Louisiana Moves Forward On Sugar-to-Ethanol Plant

Joanna Schroeder

Louisiana is one step closer to being the first state in the U.S. to boast a sugar-to-ethanol plant. The Louisiana Public Facilities Authority Board of Trustees has approved bonds worth up to $70 million to help build the plant in Lacassine. The plant is a project of Louisiana Green Fuels (LGF) and is 80 percent owned by Andino Energy and 20 percent owned by Lake Charles-area sugarcane farmers. The refinery will be built by a manufacturer based in India where the plant would be pre-built and shipped to Lake Charles in late summer and be in place before the next year’s cane harvest begins this October.

“Because of increasing oil prices and concerns over the environment, interest in the alternative fuel industry is growing,” said Thomas A. Antoon, chairman of the LPFA Board, in a press statement. “This new sugar-to-ethanol plant will move our state into the forefront of the growing alternative fuel production industry and should have a favorable economic impact on southwestern Louisiana.”

The sugar-to-ethanol plant will be sited near the Lake Charles Cane-Lacassine Syrup Mill that has been in operation since 2006. The ethanol plant will use syrup produced at this plant along with can molasses sourced from other sugar mills in the state to produce the fuel. LGF anticipates the ethanol will be sold to the city of Houston as well as the state, that both have ethanol mandates in place.

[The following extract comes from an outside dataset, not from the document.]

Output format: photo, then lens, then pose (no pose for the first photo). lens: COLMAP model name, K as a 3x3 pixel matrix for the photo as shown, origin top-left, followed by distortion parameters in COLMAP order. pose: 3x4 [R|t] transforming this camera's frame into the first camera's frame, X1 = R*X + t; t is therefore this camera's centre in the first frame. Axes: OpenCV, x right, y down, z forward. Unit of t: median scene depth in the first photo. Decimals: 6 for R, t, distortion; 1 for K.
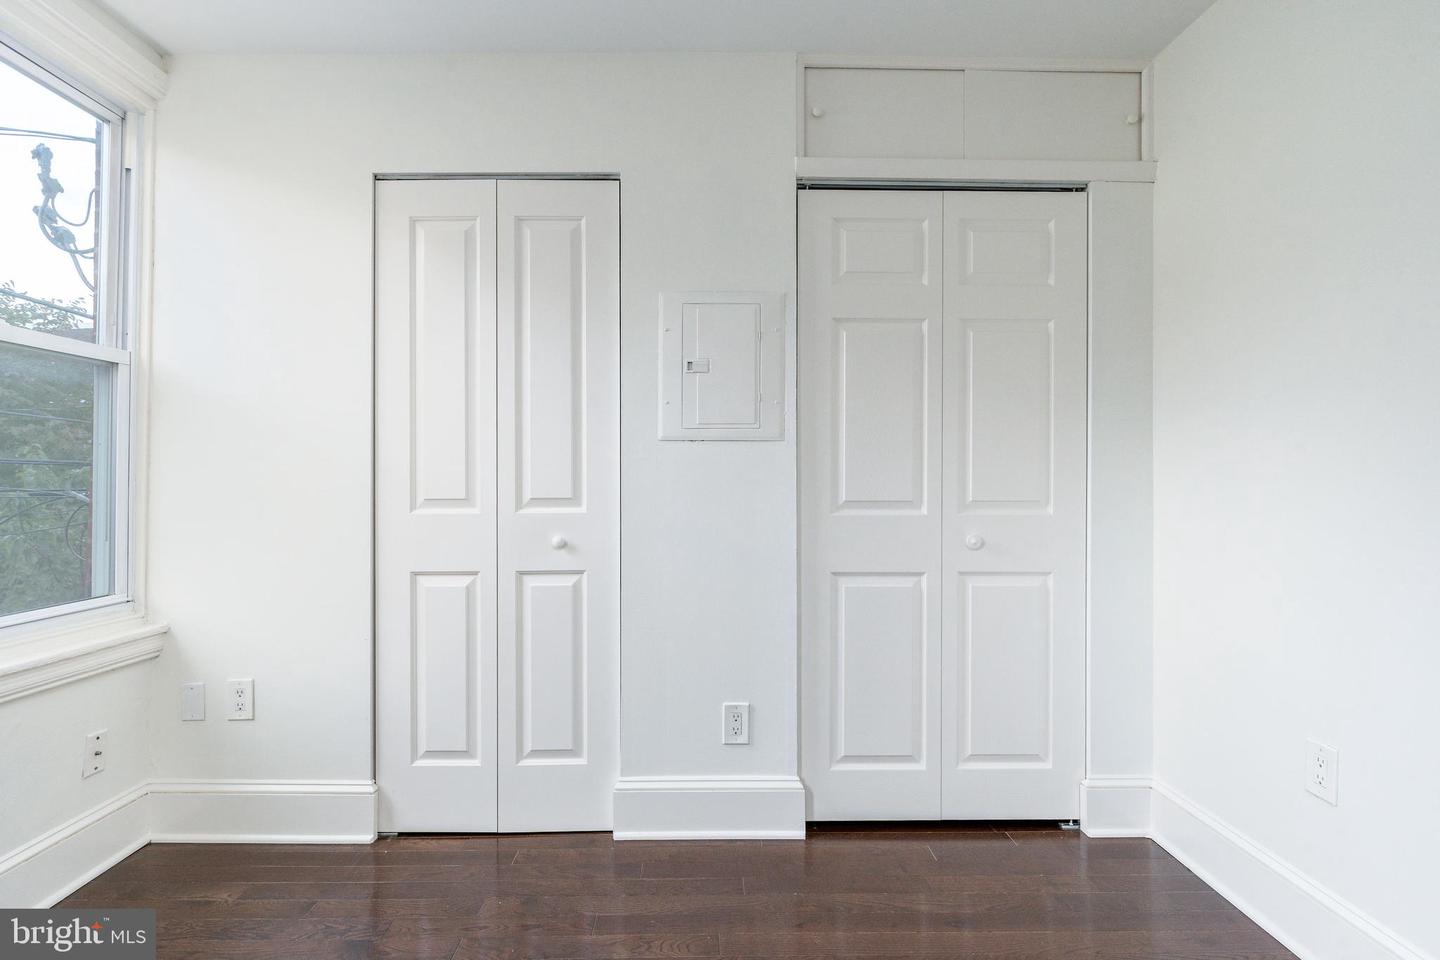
lens RADIAL K [[736.8, 0, 719.3], [0, 736.8, 474.7], [0, 0, 1]] dist [0.000840, 0.000825]
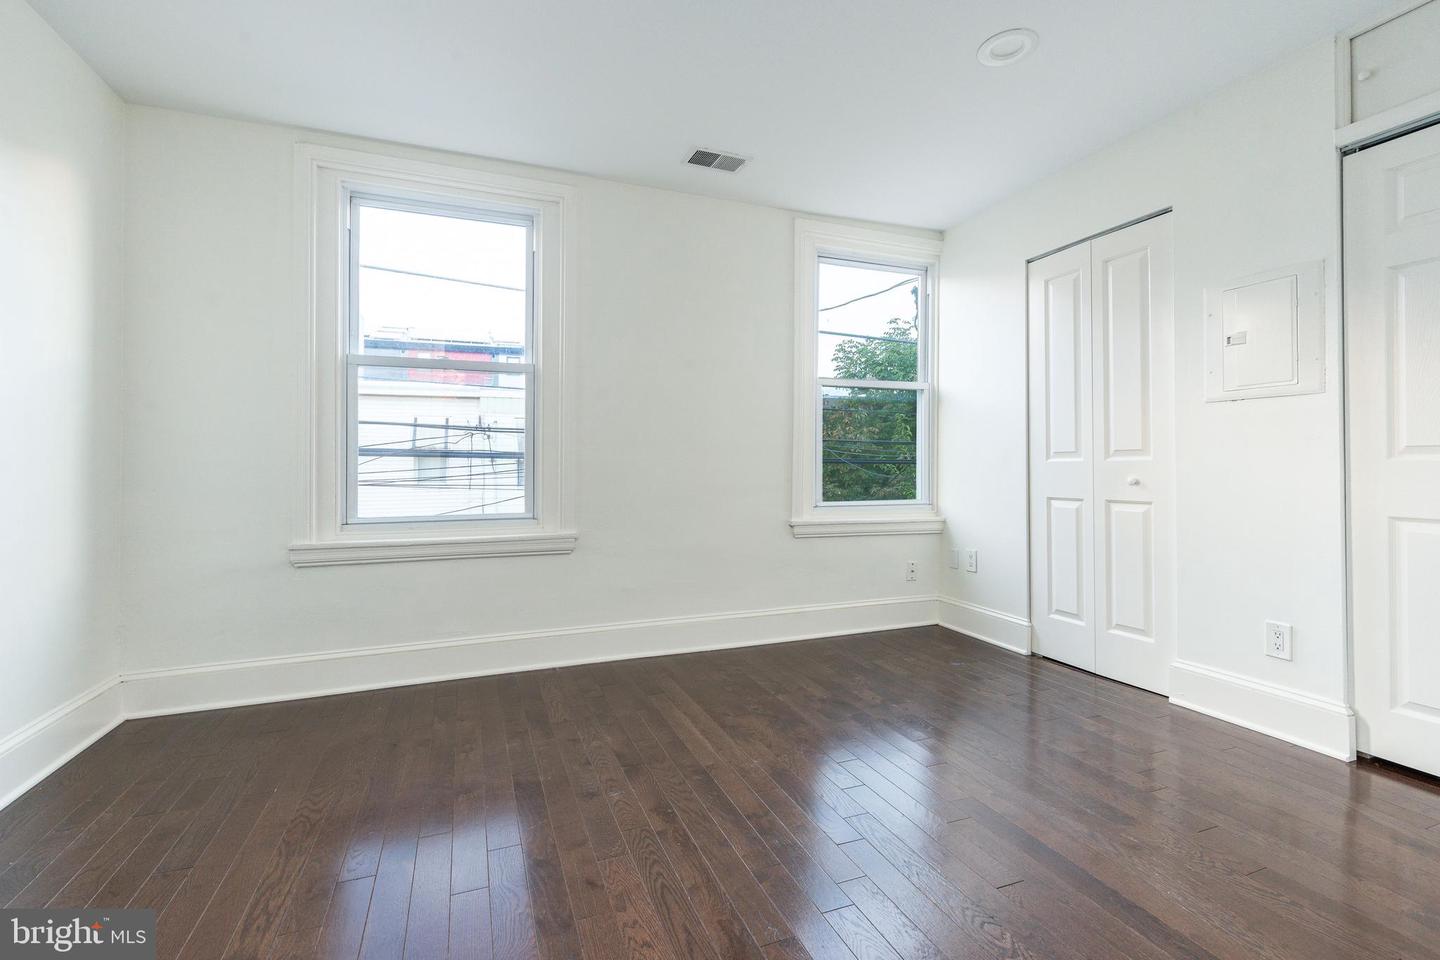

The bond approval is considered a preliminary approval for additional bonds and LGF says these bonds lend credibility to the company’s effort to court private investors. To date, Andino Energy along with a cooperative of Lake Charles farmers have spent nearly $40 million to buy land and secure contracts for sugarcane and sweet sorghum farmers. According to Alex Santacoloma, co-owner of Andino Energy, this is the reason the bonds are needed to help build the ethanol plant.